**Your task**
Can you update every line of the data below by replacing "every image" with "each image", keeping all else unchanged and leaving the pictures out of your answer?

**Image sets with camera poses**

● ● ● ● ●

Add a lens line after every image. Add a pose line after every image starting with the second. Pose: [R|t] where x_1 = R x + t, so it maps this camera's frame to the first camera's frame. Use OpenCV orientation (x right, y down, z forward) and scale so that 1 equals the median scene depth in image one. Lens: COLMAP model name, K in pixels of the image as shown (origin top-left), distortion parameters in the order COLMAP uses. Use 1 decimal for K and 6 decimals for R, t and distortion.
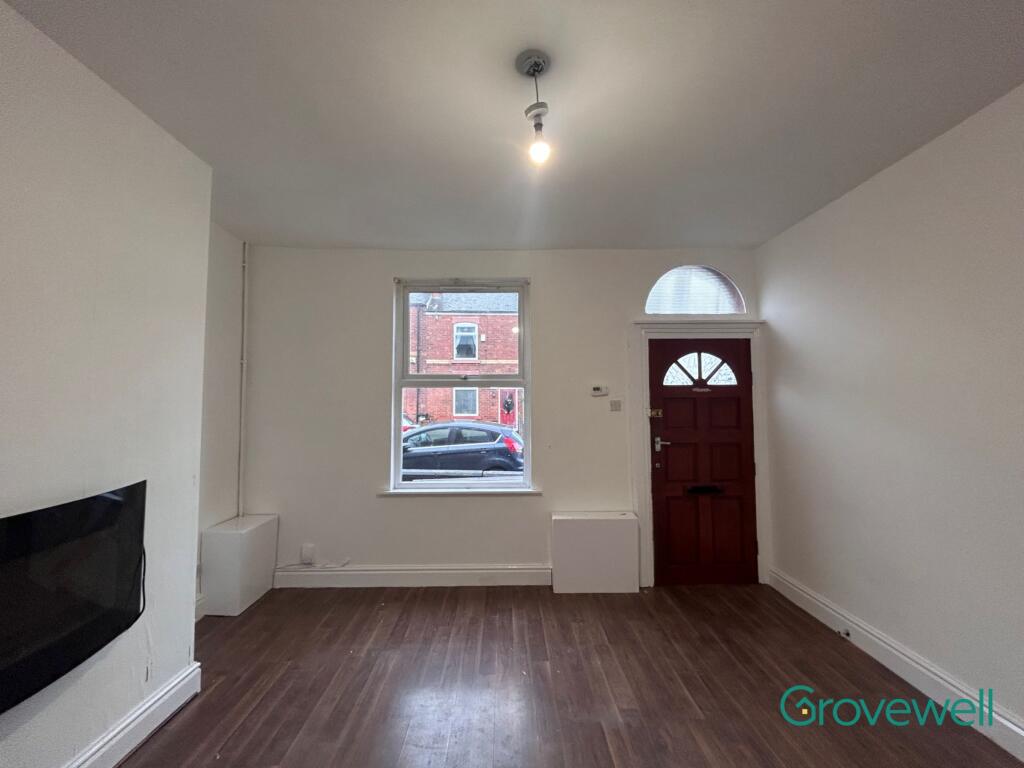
lens RADIAL K [[413.9, 0, 513.4], [0, 413.9, 382.6], [0, 0, 1]] dist [-0.001649, 0.000052]
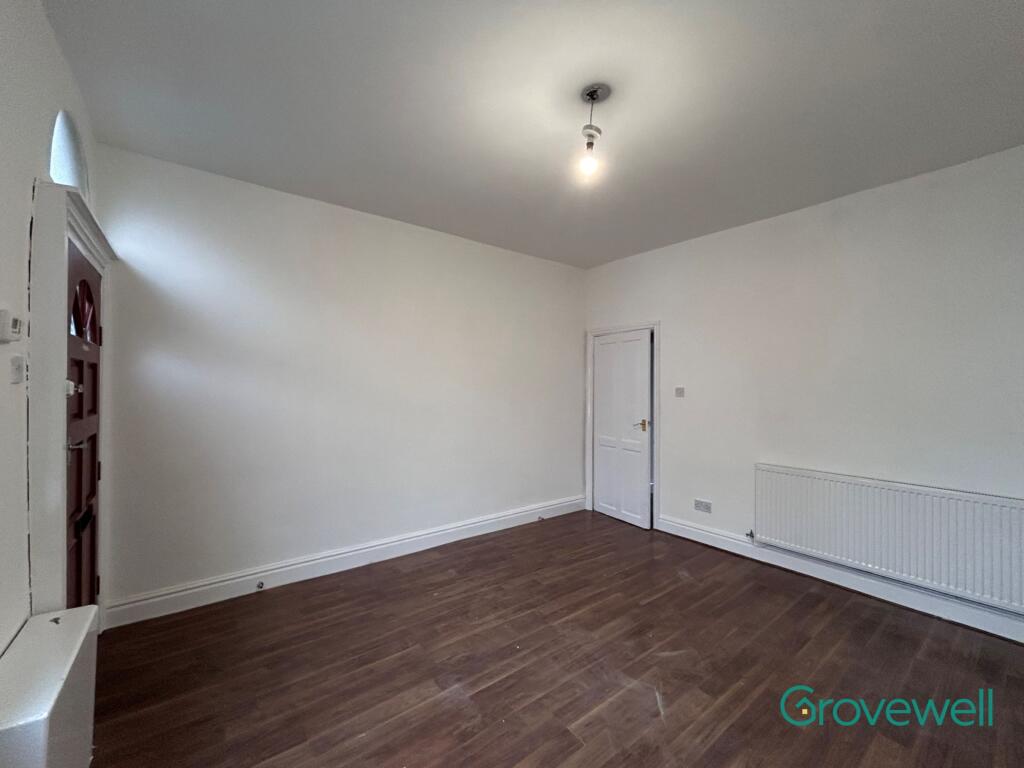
lens RADIAL K [[413.9, 0, 513.4], [0, 413.9, 382.6], [0, 0, 1]] dist [-0.001649, 0.000052]
pose [[-0.601817, 0.009716, 0.798575, -0.399830], [-0.043534, 0.998040, -0.044951, 0.075457], [-0.797447, -0.061817, -0.600215, 0.970232]]
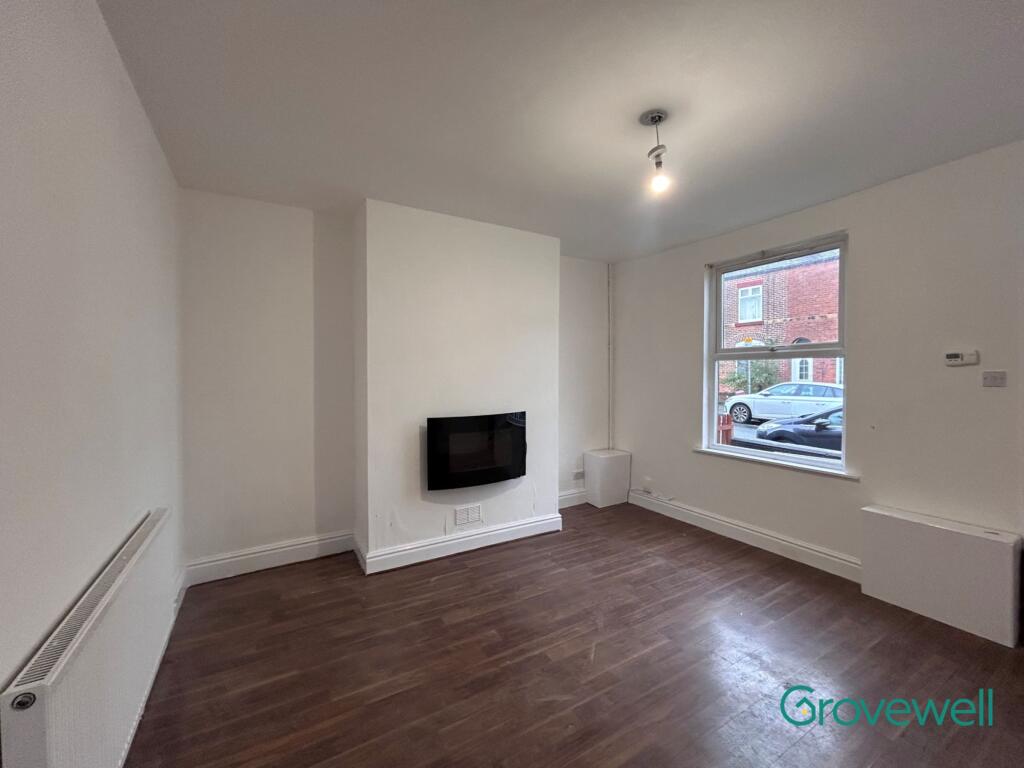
lens RADIAL K [[413.9, 0, 513.4], [0, 413.9, 382.6], [0, 0, 1]] dist [-0.001649, 0.000052]
pose [[0.500284, 0.020459, -0.865619, 0.507972], [0.039382, 0.998149, 0.046352, -0.003286], [0.864965, -0.057279, 0.498552, -0.048042]]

● ● ● ● ●

**Answer box**
Add a lens line after each image. Add a pose line after each image starting with the second. Pose: [R|t] where x_1 = R x + t, so it maps this camera's frame to the first camera's frame. Use OpenCV orientation (x right, y down, z forward) and scale so that 1 equals the median scene depth in image one. Lens: COLMAP model name, K in pixels of the image as shown (origin top-left), distortion parameters in the order COLMAP uses. Use 1 decimal for K and 6 decimals for R, t and distortion.
lens RADIAL K [[413.9, 0, 513.4], [0, 413.9, 382.6], [0, 0, 1]] dist [-0.001649, 0.000052]
lens RADIAL K [[413.9, 0, 513.4], [0, 413.9, 382.6], [0, 0, 1]] dist [-0.001649, 0.000052]
pose [[-0.601817, 0.009716, 0.798575, -0.399830], [-0.043534, 0.998040, -0.044951, 0.075457], [-0.797447, -0.061817, -0.600215, 0.970232]]
lens RADIAL K [[413.9, 0, 513.4], [0, 413.9, 382.6], [0, 0, 1]] dist [-0.001649, 0.000052]
pose [[0.500284, 0.020459, -0.865619, 0.507972], [0.039382, 0.998149, 0.046352, -0.003286], [0.864965, -0.057279, 0.498552, -0.048042]]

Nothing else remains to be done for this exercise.